- [SELECTED PASSAGE]:
Content starts

One of the restaurants that doesn't deserve to suffer is Quirinale, an upmarket Italian on Great Peter Street. Consistently voted by Harden's and Zagat as one of the top three Italians in London, Quirinale is smart without being grand, the sort of place where you can pop in at lunch time for a plate of pasta and a glass of prosecco, or celebrate your birthday in the evening with a five-course tasting menu accompanied by a flight of wines.
Quirinale was opened in 2002 by Nadine Gourgey. A lawyer with a lifelong love of food, Gourgey decided that the House of Commons could do with a decent Italian less than two minutes' walk away and recruited Stefano Savio as head chef. "Stefano is from Brescia in northern Italy, but the menu isn't regionally specific," she says. "He uses ingredients from Sardinia and Sicily, as well as his hometown. I would describe it as modern Italian."
I first discovered Quirinale in 2006 when it was rumoured to be the unofficial Westminster headquarters of the Cameroons, but I had only ever been for lunch until last week. I decided that to truly put the kitchen through its paces I'd need to sample the full tasting menu over the course of an evening. To make things tougher, I asked if the restaurant could match my menu, dish for dish, with a vegetarian equivalent for my wife. Even though that's not one of its standard options, they said they'd see what they could do.
Quirinale is located in a basement in what used to be a fairly sleazy gentlemen's club, but the designer David Collins has created a light, airy space. There is a large skylight at the front, running the length of the restaurant, so you never get the feeling you're underground. The walls are pale green and the floor a stained white oak, creating a summery feel, even in winter.
I start with a timbale of crab with broccoli and crushed olives, while Caroline has a rocket salad. Both are nice and light – a good opener to a five-course meal. The next course is meat-free, so we both have the same thing: casoncelli stuffed with fontina cheese and liberally sprinkled with shavings of black summer truffle. This isn't my favourite dish, not least because it clearly derives its flavour from truffle oil rather than the real McCoy – and the combination of thick pasta, even thicker cheese and truffle oil is a bit overwhelming.
The next course is better – a fillet of Scottish beef on a bed of wild mushrooms, but my poor wife is given what looks like a suet pudding with an egg baked in the middle, doused in truffle oil. To drench one dish in truffle oil may be regarded as a misfortune, but to drench two...
After a pretty impressive cheese course, we are presented with a citrus fruit salad accompanied by a Campari sorbet that we both like. It goes particularly well with the 2005 Capitelli it is served with – Italy's leading dessert wine.

Content ends

- [JOB 1]:
Answer these questions from the Quirinale review:
(a) Who opened Quirinale, and in what year?
(b) Which designer created the restaurant's space?
(c) What wine was served with the citrus fruit salad and Campari sorbet?
- [JOB 2]: From the Quirinale review, extract word for word the part that opens with the words "One of the restaurants" and closes with "flight of wines.".

- [RECORDED DATA]:

Content starts

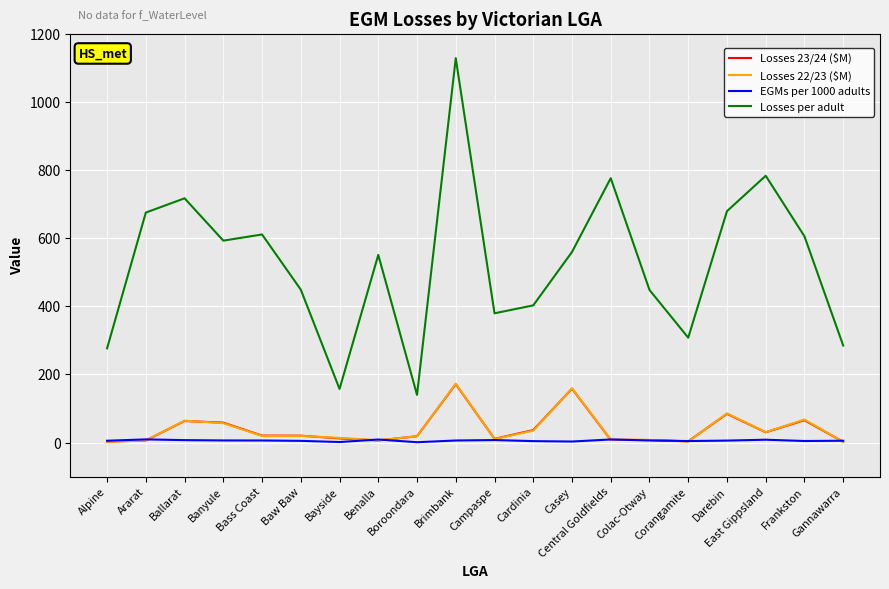

Which series has the widest spread of values?

Losses per adult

Content ends

- [EXERCISE OUTPUT 1]:
(a) Nadine Gourgey, in 2002.
(b) David Collins.
(c) The 2005 Capitelli.

- [EXERCISE OUTPUT 2]:
One of the restaurants that doesn't deserve to suffer is Quirinale, an upmarket Italian on Great Peter Street. Consistently voted by Harden's and Zagat as one of the top three Italians in London, Quirinale is smart without being grand, the sort of place where you can pop in at lunch time for a plate of pasta and a glass of prosecco, or celebrate your birthday in the evening with a five-course tasting menu accompanied by a flight of wines.